Here’s how the U.S. would look, at those German rates (one-third the number of infections, one-fourth the number of vaccinations). Maybe 16% of the population would be immune (again assuming five undiagnosed cases for every diagnosed case. That assumption on the un-diagnosed may be excessive, given Germany’s generally good track record at testing and the efficient ways they went about it (Post #605.)
The only point here is that just because continental Europe is having a surge in cases, that does not necessarily imply that we will. Or that we won’t. Our situation is markedly different from the typical country in continental Europe. In most of Europe, the great majority of the population has no immunity to COVID-19. In the U.S., that is (probably) no longer true.
The second thing to keep in mind is how slow the transition to a fourth wave should be. And how long the lags in the system are. My original “simple model” was set to run a little fast, and as of 3/3/2021 it was running about four days too fast. And so, the original prediction that the 4th wave would start in the 3rd week of march needs to be pushed off by about a week. If the only thing happening were the takeover of the U.K. variant, we’d now expect the declines in new cases to stall out, and begin rising, in the fourth week of March.
Note: This model is outdated and runs a little bit “too fast”. See text above.
But this simple model doesn’t account for changes in herd immunity over time. it just takes the observed rate of transmission and runs with that.
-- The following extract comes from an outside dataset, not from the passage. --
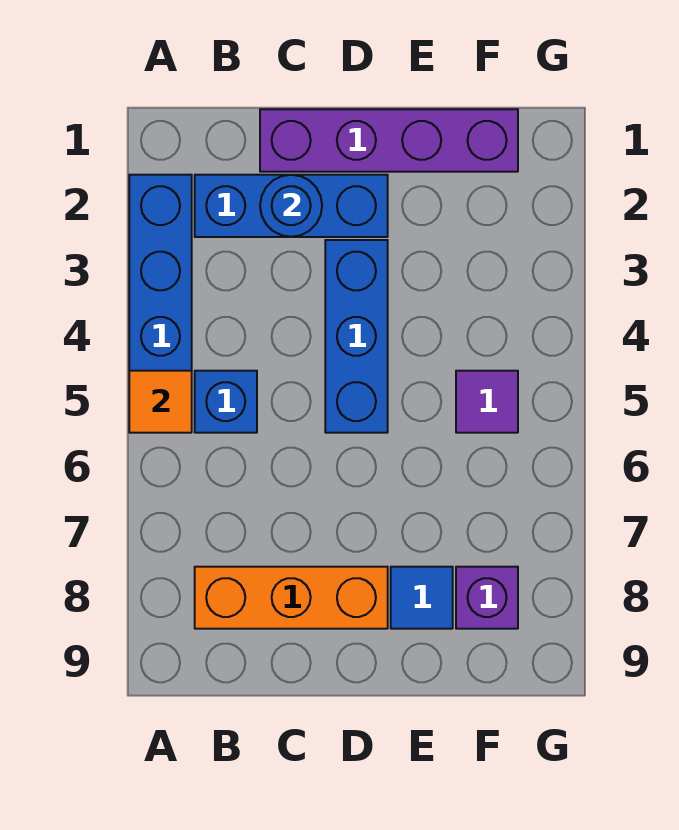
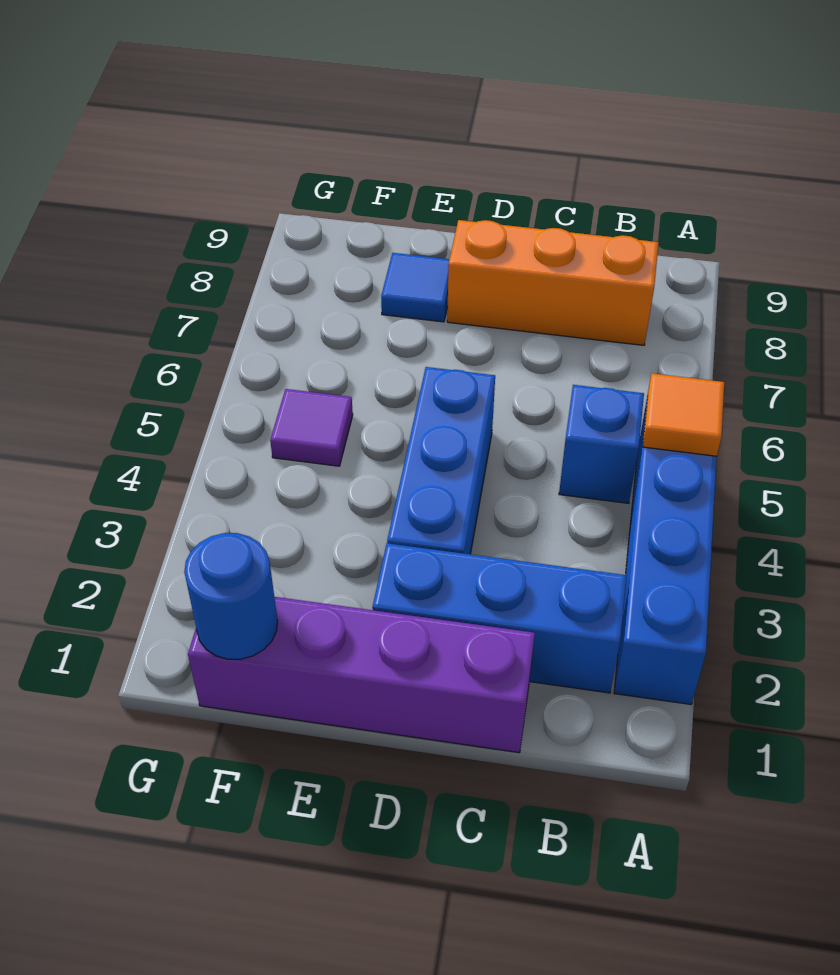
blue 1x1 round brick [260,175,322,237] -> blue 1x1 round brick moved to [184,533,278,659]
purple 1x1 brick [456,567,518,629] -> none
If I project the herd immunity table out to the end of this month, assuming 2M vaccinations per day, and a new-case rate of 15 / 100,000 / day, we should be approaching 60% of the population immune to COVID-19 by April 1. Surely, at that level, that has to start having some impact.
My point is, there’s nothing certain about a fourth wave. We may or may not see it.
For sure, relaxing COVID-19 hygiene under theses circumstances is pretty spectacularly stupid. (Everything above assumes that we maintain the same level of hygiene as we did in the past, because that’s the level of hygiene that generated the historical numbers.) We’ve got maybe a couple of weeks to go before we’ll know whether or not there’s going to be a 4th wave, all other things equal. As a nation, the remaining adults just have to pass the marshmallow test for the next two weeks.